– À quatre cuartos par famille, on te doit soixante-huit cuartos ou treize réaux et demi. Tends la main ! continua Pedro Gil.
Hadjar présenta sa main noire et velue. Pedro Gil, sans la toucher, y laissa tomber six douros en disant encore une fois :
– Voici la paye de la semaine.
Pepe, Nombres et les autres reçurent leur solde à leur tour. Le compagnon de Pedro Gil inscrivait sur ses tablettes les sommes ainsi payées, et ne prononçait pas une parole.
Bobazon se creusait la cervelle et cherchait, de bonne foi, un moyen de se présenter à ces mystérieux comptables pour recevoir aussi son appointement de la semaine.
Pendant qu’il réfléchissait ainsi, une main se posa sur son épaule, et une voix creuse murmura tout près de son oreille :
– Rustre, que fais-tu là ?
Cette main lui parut peser cent livres. Il se retourna plus mort que vif, et vit derrière lui un visage de bronze, dont les yeux flamboyants le couvaient.

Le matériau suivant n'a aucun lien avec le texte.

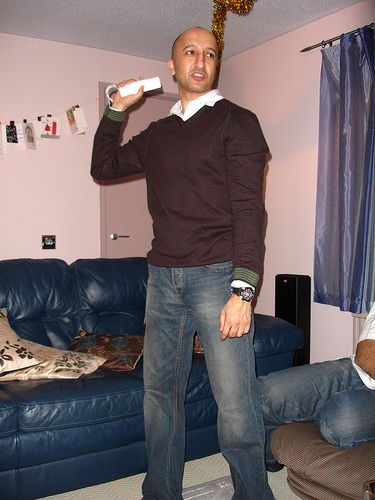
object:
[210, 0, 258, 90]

Dans les demi-ténèbres qui obscurcissaient encore le fond de la cour, cette apparition prit, pour notre fidèle Bobazon, des proportions gigantesques. Le dicton espagnol prétend que le diable est derrière ceux qui écoutent aux portes. Bobazon se crut tout d’abord au pouvoir du diable. Il y a peu d’esprits forts en Estramadure. Bobazon n’avait pas beaucoup de préjugés au point de vue des idées de propriété : il confondait volontiers le tien avec le mien, par la bonne envie qu’il avait de se créer des ressources sur ses vieux jours : mais il avait peur du diable.
Par le fait, le personnage dont les doigts de fer pesaient sur son épaule avait en lui quelque chose de démoniaque et de fantastique. Il était grand. Sa peau brune empruntait aux lueurs qui venaient d’en haut des reflets cuivrés. Il portait une robe large d’étoffe moelleuse et sombre ; une écharpe brodée de métal était enroulée autour de son front.